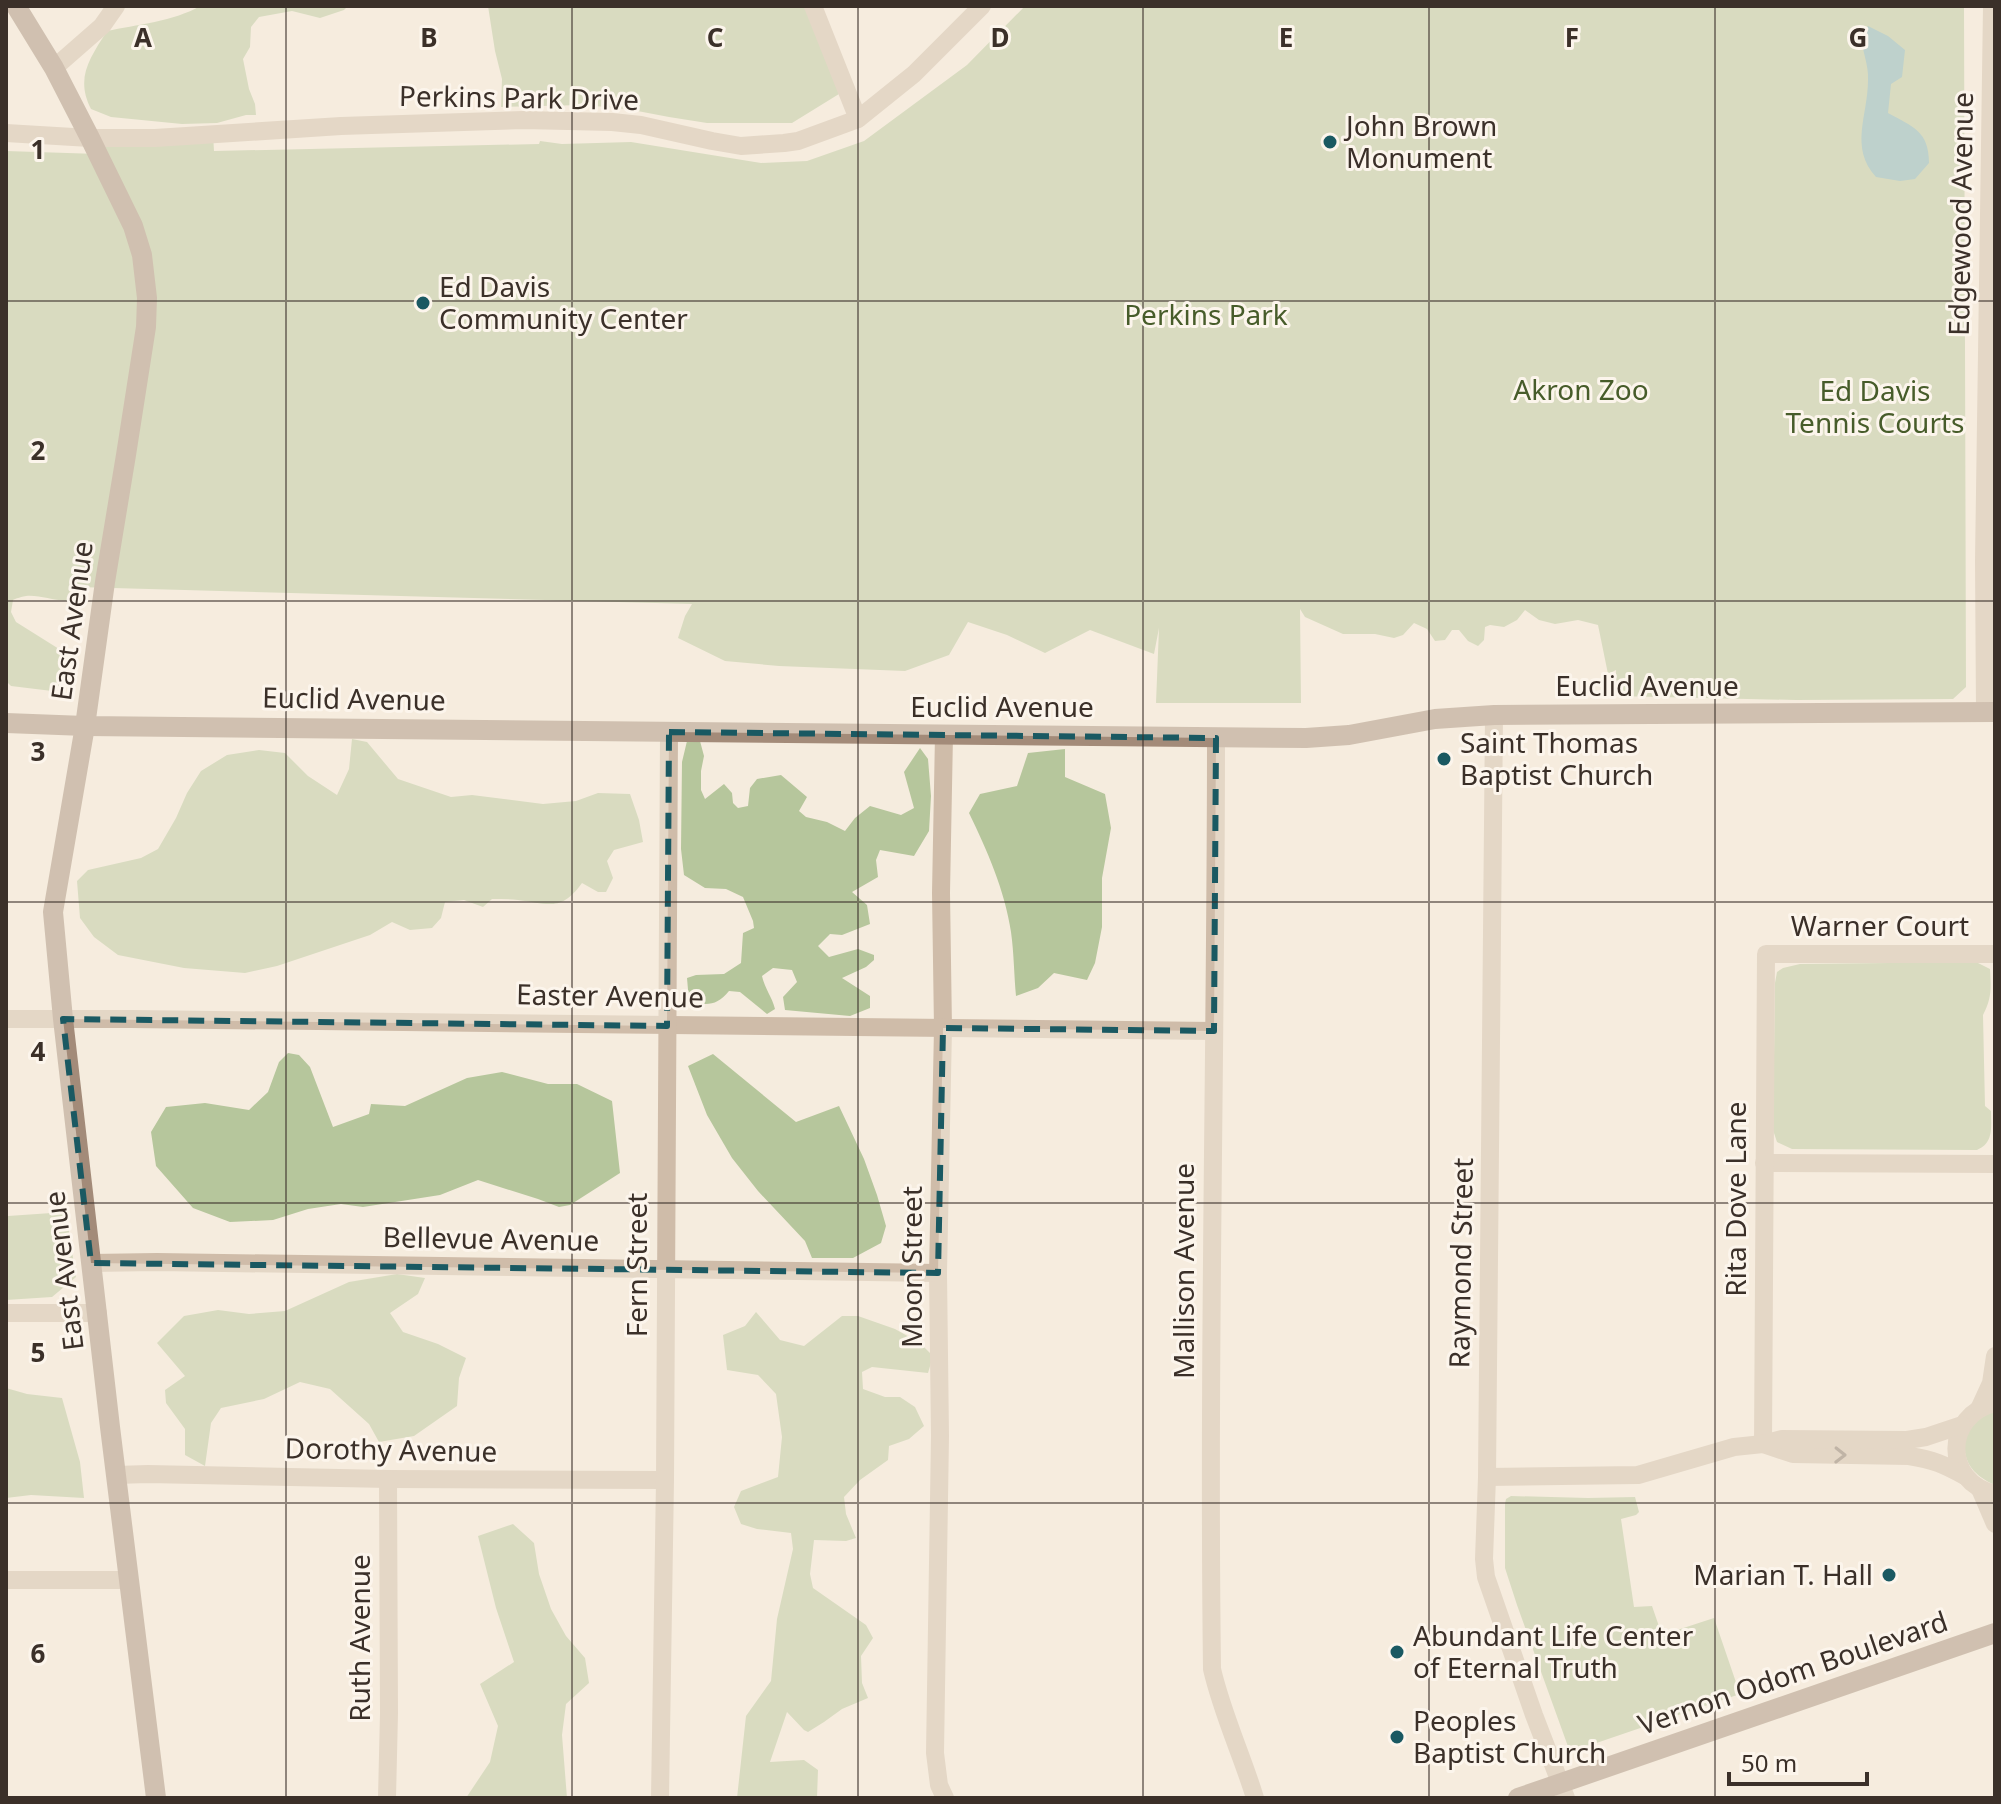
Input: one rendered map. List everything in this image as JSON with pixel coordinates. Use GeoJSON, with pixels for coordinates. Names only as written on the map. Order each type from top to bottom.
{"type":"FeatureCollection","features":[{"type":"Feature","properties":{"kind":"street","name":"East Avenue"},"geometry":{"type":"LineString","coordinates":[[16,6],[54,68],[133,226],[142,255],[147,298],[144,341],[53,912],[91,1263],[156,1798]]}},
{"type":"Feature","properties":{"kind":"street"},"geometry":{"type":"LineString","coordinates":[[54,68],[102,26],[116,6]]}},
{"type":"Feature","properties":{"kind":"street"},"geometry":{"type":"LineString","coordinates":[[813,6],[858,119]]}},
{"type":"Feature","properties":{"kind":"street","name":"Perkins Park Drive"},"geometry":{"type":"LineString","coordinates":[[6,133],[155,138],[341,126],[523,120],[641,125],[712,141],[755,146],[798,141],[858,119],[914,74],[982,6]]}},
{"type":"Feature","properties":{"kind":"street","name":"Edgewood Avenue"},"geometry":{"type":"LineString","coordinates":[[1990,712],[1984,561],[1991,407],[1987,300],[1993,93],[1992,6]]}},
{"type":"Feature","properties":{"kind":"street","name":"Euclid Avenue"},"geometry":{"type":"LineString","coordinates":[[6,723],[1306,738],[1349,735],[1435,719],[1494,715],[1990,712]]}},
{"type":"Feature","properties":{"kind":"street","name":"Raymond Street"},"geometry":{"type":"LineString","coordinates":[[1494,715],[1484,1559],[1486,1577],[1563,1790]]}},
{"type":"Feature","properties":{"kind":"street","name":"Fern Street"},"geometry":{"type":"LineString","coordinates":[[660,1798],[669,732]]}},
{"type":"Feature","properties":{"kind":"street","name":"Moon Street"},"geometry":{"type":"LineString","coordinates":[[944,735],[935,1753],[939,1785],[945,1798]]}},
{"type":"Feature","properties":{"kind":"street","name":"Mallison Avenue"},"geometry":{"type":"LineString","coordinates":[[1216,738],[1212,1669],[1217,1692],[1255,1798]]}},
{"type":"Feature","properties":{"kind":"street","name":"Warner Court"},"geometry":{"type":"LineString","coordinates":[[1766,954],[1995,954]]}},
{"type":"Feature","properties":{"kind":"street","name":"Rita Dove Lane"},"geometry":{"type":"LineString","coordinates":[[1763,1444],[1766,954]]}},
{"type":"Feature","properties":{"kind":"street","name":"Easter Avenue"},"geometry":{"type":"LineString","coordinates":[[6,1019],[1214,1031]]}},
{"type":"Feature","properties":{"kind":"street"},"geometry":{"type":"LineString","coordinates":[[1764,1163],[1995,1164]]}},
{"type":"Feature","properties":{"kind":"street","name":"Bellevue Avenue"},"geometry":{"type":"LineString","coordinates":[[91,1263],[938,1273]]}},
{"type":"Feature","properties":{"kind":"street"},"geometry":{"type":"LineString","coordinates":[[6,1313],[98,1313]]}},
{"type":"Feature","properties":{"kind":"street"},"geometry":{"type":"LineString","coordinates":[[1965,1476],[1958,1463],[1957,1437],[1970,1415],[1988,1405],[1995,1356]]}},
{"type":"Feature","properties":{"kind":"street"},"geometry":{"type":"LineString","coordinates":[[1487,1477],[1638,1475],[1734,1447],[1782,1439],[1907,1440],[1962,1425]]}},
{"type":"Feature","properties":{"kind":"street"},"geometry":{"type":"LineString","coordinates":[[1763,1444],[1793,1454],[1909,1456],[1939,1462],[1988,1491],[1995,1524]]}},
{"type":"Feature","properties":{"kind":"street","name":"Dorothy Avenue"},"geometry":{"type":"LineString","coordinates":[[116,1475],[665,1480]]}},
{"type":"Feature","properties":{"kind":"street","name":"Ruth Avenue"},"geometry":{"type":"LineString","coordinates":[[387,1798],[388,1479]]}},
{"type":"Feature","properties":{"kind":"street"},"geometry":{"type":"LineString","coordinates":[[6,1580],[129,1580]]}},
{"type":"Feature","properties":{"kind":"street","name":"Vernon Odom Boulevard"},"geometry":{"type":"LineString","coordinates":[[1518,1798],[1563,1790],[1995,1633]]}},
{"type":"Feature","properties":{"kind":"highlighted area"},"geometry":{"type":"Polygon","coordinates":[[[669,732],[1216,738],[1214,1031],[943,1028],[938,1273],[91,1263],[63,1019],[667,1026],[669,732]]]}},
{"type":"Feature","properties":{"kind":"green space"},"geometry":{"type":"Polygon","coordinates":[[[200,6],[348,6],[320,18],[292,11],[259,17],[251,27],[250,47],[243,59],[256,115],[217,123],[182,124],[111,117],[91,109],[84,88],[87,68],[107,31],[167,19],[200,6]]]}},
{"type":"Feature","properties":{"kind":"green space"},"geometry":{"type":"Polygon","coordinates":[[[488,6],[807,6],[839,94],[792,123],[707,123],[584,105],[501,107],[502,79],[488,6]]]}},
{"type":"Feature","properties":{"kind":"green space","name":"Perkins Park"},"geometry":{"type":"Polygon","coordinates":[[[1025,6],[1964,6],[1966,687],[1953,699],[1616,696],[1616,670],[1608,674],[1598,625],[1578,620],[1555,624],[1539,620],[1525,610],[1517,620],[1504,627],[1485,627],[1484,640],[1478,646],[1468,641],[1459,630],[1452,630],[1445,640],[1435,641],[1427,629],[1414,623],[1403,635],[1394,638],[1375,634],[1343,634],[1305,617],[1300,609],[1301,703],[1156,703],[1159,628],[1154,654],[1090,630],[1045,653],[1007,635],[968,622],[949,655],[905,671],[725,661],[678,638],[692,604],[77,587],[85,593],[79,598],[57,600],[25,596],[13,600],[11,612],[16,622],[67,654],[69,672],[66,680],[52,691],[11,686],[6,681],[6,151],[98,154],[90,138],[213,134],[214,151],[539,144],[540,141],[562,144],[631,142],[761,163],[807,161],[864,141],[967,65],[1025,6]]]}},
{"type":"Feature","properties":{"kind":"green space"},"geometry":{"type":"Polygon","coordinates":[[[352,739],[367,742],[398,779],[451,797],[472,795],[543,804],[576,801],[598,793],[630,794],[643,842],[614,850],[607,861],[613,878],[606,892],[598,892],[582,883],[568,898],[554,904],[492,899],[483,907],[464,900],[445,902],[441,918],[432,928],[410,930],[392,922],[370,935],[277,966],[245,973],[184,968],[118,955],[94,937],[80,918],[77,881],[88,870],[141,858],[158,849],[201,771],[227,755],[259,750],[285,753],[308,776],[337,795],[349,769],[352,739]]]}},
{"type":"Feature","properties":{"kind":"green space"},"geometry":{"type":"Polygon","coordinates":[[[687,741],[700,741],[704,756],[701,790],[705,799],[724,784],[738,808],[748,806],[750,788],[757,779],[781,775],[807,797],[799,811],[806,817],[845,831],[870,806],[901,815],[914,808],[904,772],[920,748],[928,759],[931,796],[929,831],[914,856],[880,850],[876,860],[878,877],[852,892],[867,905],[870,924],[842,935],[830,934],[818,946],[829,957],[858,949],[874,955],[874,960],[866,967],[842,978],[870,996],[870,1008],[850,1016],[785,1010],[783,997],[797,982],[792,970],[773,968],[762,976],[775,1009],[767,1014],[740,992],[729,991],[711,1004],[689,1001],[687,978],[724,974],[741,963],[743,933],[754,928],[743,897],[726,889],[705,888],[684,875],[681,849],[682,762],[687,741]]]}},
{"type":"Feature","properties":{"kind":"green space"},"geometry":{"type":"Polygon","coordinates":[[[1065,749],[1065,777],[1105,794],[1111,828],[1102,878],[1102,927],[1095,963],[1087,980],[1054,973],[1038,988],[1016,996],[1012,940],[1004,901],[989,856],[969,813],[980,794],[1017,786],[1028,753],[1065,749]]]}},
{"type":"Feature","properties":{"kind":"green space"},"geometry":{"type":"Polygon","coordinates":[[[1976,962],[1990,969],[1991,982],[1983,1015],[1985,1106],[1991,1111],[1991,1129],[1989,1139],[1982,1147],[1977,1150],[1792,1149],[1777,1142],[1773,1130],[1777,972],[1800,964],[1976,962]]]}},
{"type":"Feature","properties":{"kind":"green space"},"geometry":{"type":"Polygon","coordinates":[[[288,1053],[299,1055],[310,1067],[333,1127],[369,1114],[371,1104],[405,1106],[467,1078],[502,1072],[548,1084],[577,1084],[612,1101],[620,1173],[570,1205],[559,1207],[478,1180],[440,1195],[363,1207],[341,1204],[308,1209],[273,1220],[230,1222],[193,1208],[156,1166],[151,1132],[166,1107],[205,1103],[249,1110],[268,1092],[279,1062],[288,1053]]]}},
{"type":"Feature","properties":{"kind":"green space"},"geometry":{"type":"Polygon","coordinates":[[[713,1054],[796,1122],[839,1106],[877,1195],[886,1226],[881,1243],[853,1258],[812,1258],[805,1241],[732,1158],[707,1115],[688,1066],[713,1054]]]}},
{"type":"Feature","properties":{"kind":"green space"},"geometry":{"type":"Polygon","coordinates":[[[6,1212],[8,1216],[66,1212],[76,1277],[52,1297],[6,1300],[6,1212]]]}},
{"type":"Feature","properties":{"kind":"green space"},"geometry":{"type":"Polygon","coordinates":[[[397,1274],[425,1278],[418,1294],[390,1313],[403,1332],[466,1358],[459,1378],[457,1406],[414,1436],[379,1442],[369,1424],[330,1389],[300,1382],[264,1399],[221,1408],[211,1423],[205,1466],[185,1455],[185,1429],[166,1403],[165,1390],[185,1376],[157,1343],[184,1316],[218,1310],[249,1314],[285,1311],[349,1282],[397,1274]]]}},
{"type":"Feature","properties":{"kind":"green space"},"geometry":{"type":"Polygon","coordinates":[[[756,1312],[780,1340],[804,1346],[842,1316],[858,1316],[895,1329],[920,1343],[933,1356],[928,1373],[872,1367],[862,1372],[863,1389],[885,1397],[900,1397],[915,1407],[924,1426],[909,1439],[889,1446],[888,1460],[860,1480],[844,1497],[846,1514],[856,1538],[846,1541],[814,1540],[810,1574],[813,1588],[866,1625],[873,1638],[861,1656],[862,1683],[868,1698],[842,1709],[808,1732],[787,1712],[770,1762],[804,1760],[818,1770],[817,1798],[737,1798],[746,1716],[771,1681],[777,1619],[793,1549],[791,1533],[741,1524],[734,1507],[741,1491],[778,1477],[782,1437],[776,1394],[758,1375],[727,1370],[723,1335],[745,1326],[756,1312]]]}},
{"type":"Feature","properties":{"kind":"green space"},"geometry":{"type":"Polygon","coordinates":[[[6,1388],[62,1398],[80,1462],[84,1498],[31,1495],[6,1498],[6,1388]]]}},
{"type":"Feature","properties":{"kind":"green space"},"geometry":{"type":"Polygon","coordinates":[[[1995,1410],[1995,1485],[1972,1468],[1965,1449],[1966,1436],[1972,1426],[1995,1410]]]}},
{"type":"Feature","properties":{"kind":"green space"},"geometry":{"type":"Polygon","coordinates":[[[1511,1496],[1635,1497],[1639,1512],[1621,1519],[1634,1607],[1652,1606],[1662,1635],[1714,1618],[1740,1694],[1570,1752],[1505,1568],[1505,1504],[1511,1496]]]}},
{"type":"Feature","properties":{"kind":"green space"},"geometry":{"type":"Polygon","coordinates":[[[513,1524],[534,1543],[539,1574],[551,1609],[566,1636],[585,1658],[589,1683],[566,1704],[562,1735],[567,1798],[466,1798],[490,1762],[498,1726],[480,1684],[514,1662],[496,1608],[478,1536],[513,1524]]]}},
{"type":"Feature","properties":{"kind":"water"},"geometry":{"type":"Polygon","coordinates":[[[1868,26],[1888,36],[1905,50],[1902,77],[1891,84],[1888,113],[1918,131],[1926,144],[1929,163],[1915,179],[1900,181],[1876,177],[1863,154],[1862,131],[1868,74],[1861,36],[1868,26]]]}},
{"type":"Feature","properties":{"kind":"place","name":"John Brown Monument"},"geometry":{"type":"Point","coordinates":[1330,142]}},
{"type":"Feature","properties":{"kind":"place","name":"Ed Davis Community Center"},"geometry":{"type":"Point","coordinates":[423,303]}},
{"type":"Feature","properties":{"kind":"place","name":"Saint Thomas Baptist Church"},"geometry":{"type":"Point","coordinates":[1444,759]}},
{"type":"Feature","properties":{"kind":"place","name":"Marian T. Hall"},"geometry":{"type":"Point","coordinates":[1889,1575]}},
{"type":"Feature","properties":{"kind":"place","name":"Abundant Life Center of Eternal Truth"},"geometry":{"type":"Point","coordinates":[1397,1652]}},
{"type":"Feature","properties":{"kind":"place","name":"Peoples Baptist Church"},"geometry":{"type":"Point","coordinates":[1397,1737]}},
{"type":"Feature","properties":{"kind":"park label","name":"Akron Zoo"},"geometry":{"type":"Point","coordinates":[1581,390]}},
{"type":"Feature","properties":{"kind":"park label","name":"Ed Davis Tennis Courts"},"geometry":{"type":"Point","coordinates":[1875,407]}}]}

════════════════

* **Problem details**
Among the lines above, find those with the word "Center". Copy them.

* **Response area**
{"type":"Feature","properties":{"kind":"place","name":"Ed Davis Community Center"},"geometry":{"type":"Point","coordinates":[423,303]}},
{"type":"Feature","properties":{"kind":"place","name":"Abundant Life Center of Eternal Truth"},"geometry":{"type":"Point","coordinates":[1397,1652]}},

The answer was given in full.